_Extrait du document:_
────────────────────

J’étais au revier, le bâtiment qui servait d’infirmerie, et c’est là qu’un soir, on nous a prévenues que Mengele allait venir. Je n’en avais jamais entendu parler, mais j’ai senti l’affolement général quand son nom a été prononcé. Il venait faire une sélection. Il est arrivé, s’est assis devant un bureau, avec la liste sur laquelle étaient inscrits nos noms, et il nous a appelées les unes après les autres. Il était d’une froideur… On était glacées devant lui qui avait tous les pouvoirs, notamment celui de nous envoyer à la mort. Il suffisait qu’il mette une croix devant notre nom, et on partait à la chambre à gaz. « Holstein Denise »… Cette manière de prononcer mon nom, je l’entends encore quand je vous parle. Depuis ce jour, j’ai toujours préféré que l’on prononce mon nom « Holstène », pour ne pas revivre ce moment-là. Je me suis approchée de lui. Quelques secondes. Je n’ai pas été envoyée à la mort.

Cet enfer va prendre fin à la libération du camp…

J’étais allongée, couverte de poux, c’était effroyable, mais quand on a entendu les bombardements, j’ai réussi à aller jusqu’aux soldats alliés qui arrivaient. C’était une question d’heures pour moi, j’étais mourante. Ensuite, nous avons été rapatriés vers la France. Le retour a duré quatre ou cinq jours, c’était difficile, d’abord par la route, en camion, puis en train entre Valenciennes et Paris. Un soir, je discute avec un officier de rapatriement qui me dit : « J’étais à Rouen il y a quelques jours, et je sais qu’il y a un Holstein qui est revenu. » Et là, pour moi, ça a été un moment de folie, d’immense joie, je me suis dit que mon papa était rentré.

Quand je suis arrivée à Paris, à la gare du Nord, je ne suis pas allée à l’hôtel Lutetia, où l’on rassemblait les déportés, mais directement chez ma grand-mère, qui habitait à côté de la gare. J’étais tellement faible que je ne pouvais plus avancer, je devais peser 35 ou 40 kg. J’ai sonné. Et quand je suis entrée, j’ai vite compris que ce n’était pas mon père qui était revenu, mais mon frère, qui avait passé la fin de la guerre en zone libre. Tout s’est effondré autour de moi.

Comment réapprend-on à vivre ?

────────────────────

_Ensemble des entrées:_
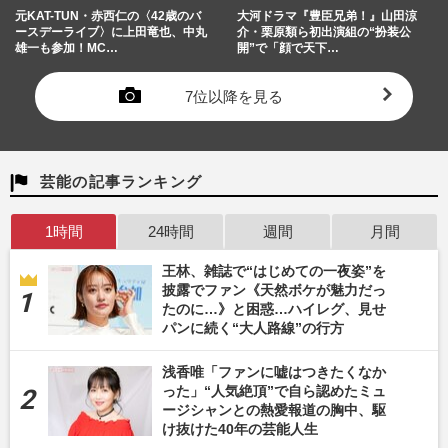
元KAT-TUN・赤西仁の〈42歳のバ
大河ドラマ『豊臣兄弟！』山田涼
ースデーライブ〉に上田竜也、中丸
介・栗原類ら初出演組の“扮装公
雄一も参加！MC…
開”で「顔で天下…
7位以降を見る
芸能の記事ランキング
1時間
24時間
週間
月間
王林、雑誌で“はじめての一夜姿”を
披露でファン《天然ボケが魅力だっ
たのに…》と困惑…ハイレグ、見せ
パンに続く“大人路線”の行方
浅香唯「ファンに嘘はつきたくなか
った」“人気絶頂”で自ら認めたミュ
ージシャンとの熱愛報道の胸中、駆
け抜けた40年の芸能人生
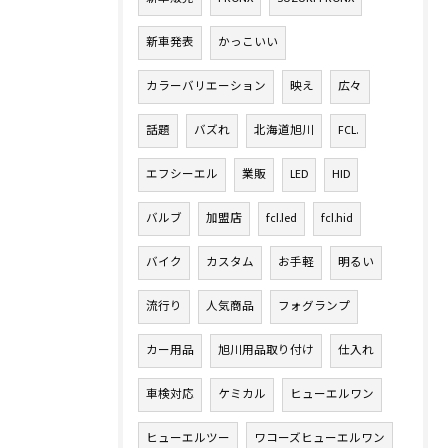
新車発表
かっこいい
カラーバリエーション
映え
広々
話題
バズれ
北海道旭川
FCL.
エフシーエル
業販
LED
HID
バルブ
加盟店
fcl.led
fcl.hid
バイク
カスタム
お手軽
明るい
流行り
人気商品
フォグランプ
カー用品
旭川用品取り付け
仕入れ
車検対応
ケミカル
ヒューエルワン
ヒューエルツー
ワコーズヒューエルワン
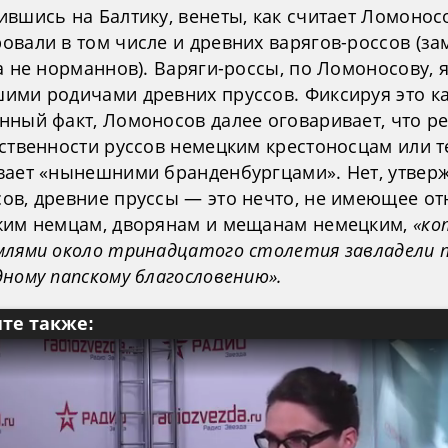
вшись на Балтику, венеты, как считает Ломонос
вали в том числе и древних варягов-россов (за
а не норманнов). Варяги-россы, по Ломоносову, 
ими родичами древних пруссов. Фиксируя это к
нный факт, Ломоносов далее оговаривает, что ре
ственности руссов немецким крестоносцам или т
вает «нынешними бранденбургцами». Нет, утвер
ов, древние пруссы — это нечто, не имеющее о
жим немцам, дворянам и мещанам немецким,
«ко
млями около тринадцатого столетия завладели 
ному папскому благословению».
те также:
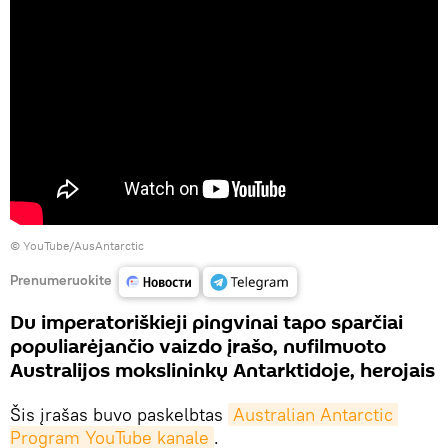
©
YouTube/AusAntarctic
Prenumeruokite
Du imperatoriškieji pingvinai tapo sparčiai
populiarėjančio vaizdo įrašo, nufilmuoto
Australijos mokslininkų Antarktidoje, herojais
Šis įrašas buvo paskelbtas
Australian Antarctic 
Program YouTube kanale
.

────────────────────

_Consigne de travail:_ Recopiez sans rien changer le passage de l'extrait du document qui commence par « J’étais allongée, couverte » et se termine par « papa était rentré. ».

_Zone de réponse:_
J’étais allongée, couverte de poux, c’était effroyable, mais quand on a entendu les bombardements, j’ai réussi à aller jusqu’aux soldats alliés qui arrivaient. C’était une question d’heures pour moi, j’étais mourante. Ensuite, nous avons été rapatriés vers la France. Le retour a duré quatre ou cinq jours, c’était difficile, d’abord par la route, en camion, puis en train entre Valenciennes et Paris. Un soir, je discute avec un officier de rapatriement qui me dit : « J’étais à Rouen il y a quelques jours, et je sais qu’il y a un Holstein qui est revenu. » Et là, pour moi, ça a été un moment de folie, d’immense joie, je me suis dit que mon papa était rentré.